__READING PASSAGE__.
Shaker Used in Biophysics Feather Vibration Studies
Professor Uses SmartShaker™ to Simulate Peacock Mating Display
When Dr. Suzanne Amador Kane, Professor of Physics and Astronomy at Haverford College, was looking for a way to mimic the low-frequency vibration of peacock mating displays in her physics lab, she needed a mechanical shaker that could stand up to the job.
Kane studies mating displays and feather vibration of large birds such as the peacock, peacock pheasant, and great argus pheasant. Males of these species rattle a long train of tail feathers in an effort to attract a mate. Kane needed to shake large, unwieldy assemblies horizontally at relatively low frequencies and high amplitude to mimic the whole body motions of the natural shaking of the animal. She knew that the lightweight mechanical wave driver she had previously used to shake individual feathers couldn’t supply the energy needed for larger assemblies and a “beefier” shaker would be required. Thanks to the SmartShaker from The Modal Shop, beefier did not translate to large, unwieldy, and inconvenient.

__ENTRIES SHOWN__.
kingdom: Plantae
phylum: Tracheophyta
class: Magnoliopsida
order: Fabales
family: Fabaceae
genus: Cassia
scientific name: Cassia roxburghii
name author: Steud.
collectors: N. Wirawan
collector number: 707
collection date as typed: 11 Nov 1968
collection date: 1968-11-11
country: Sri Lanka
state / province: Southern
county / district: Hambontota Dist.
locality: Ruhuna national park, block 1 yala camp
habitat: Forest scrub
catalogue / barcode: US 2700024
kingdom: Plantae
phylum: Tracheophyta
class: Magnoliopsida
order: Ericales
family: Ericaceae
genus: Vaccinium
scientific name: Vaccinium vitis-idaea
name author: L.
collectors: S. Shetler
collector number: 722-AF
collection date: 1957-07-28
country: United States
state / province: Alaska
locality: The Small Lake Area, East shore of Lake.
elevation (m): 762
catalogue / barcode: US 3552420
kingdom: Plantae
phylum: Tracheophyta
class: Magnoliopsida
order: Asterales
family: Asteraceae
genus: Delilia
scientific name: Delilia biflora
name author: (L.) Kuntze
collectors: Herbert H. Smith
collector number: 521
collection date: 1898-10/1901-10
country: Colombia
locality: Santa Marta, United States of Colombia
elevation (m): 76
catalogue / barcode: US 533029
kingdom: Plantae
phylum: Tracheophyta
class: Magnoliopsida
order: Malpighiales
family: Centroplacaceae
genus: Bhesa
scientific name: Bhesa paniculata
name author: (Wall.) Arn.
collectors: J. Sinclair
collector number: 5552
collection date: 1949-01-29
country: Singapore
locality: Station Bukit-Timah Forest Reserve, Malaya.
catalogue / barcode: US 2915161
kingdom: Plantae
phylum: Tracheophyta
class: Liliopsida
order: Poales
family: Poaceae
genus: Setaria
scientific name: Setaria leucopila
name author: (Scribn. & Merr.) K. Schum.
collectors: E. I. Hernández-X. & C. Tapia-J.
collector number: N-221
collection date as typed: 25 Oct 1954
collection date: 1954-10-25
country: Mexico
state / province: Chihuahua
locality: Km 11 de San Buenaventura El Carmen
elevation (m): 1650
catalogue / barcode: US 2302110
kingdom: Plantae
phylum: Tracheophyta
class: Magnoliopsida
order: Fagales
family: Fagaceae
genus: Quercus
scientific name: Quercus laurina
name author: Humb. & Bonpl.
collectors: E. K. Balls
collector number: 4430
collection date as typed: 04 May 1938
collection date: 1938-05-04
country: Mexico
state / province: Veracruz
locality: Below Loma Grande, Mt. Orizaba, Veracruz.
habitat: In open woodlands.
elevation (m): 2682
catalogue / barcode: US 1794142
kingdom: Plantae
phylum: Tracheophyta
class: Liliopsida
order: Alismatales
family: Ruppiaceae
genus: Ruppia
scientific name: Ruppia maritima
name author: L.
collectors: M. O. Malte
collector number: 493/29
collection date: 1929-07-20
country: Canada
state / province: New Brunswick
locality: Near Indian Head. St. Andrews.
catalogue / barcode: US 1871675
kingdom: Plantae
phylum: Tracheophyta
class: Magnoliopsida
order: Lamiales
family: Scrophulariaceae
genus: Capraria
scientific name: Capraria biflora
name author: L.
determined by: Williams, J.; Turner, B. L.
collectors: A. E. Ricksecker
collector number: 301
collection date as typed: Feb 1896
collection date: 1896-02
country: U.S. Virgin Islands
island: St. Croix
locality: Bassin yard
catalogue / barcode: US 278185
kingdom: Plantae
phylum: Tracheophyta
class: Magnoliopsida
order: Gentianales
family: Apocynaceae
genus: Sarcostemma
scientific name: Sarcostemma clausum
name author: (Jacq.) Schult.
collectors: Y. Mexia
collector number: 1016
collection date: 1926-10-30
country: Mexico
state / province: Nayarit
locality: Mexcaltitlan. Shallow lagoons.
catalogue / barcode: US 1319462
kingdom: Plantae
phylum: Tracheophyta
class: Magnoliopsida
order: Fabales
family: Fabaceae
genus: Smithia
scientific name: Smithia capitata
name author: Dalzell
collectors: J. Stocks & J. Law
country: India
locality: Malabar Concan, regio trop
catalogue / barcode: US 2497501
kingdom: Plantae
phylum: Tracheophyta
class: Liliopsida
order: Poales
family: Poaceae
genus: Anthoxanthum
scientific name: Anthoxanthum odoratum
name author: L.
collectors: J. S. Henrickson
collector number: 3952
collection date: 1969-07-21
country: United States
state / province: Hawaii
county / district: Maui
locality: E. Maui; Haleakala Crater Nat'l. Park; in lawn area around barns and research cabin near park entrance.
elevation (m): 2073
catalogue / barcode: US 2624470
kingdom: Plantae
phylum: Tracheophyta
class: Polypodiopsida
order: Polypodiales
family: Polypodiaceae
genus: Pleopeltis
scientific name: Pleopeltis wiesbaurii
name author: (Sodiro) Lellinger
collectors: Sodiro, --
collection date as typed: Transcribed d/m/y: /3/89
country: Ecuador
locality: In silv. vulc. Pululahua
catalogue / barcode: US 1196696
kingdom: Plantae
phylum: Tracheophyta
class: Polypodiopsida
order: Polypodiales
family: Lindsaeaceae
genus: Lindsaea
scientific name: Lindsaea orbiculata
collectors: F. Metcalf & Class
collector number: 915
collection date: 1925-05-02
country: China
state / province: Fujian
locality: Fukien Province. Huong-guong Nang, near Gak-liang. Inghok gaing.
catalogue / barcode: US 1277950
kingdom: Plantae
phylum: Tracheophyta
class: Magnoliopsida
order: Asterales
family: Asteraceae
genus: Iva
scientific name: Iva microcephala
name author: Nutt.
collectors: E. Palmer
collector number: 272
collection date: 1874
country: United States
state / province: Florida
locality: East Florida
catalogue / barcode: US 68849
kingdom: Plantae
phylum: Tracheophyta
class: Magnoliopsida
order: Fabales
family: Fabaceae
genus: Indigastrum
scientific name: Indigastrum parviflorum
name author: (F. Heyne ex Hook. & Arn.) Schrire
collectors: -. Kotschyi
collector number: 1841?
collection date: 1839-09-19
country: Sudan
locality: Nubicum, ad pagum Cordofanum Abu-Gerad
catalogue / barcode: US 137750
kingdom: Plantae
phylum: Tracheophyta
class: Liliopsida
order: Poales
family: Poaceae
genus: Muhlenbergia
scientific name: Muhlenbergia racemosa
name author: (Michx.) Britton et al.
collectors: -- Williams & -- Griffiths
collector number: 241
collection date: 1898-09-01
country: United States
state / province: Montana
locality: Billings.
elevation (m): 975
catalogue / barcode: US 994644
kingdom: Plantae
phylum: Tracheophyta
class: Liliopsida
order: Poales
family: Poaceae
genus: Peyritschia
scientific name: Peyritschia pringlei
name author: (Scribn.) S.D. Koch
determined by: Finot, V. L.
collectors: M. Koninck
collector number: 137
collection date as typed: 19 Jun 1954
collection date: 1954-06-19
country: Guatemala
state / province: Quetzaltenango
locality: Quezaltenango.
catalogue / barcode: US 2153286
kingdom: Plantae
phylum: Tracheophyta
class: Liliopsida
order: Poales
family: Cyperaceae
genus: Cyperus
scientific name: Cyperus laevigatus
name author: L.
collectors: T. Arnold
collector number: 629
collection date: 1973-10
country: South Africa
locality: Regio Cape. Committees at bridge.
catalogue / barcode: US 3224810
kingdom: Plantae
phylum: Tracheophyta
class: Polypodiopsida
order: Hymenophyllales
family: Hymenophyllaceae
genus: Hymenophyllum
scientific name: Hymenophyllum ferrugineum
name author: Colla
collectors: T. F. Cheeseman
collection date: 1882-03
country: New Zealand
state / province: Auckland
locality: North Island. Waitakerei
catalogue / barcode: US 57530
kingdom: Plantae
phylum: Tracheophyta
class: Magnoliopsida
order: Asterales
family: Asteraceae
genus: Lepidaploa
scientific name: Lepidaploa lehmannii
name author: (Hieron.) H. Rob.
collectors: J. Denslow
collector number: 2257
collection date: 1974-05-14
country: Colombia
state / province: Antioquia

__PROMPT__.
Copy word for word the part of the feather vibration article that starts at the words "Kane studies mating" and ends after the words "unwieldy, and inconvenient.".

__REPLY TO THE EXERCISE__.
Kane studies mating displays and feather vibration of large birds such as the peacock, peacock pheasant, and great argus pheasant. Males of these species rattle a long train of tail feathers in an effort to attract a mate. Kane needed to shake large, unwieldy assemblies horizontally at relatively low frequencies and high amplitude to mimic the whole body motions of the natural shaking of the animal. She knew that the lightweight mechanical wave driver she had previously used to shake individual feathers couldn’t supply the energy needed for larger assemblies and a “beefier” shaker would be required. Thanks to the SmartShaker from The Modal Shop, beefier did not translate to large, unwieldy, and inconvenient.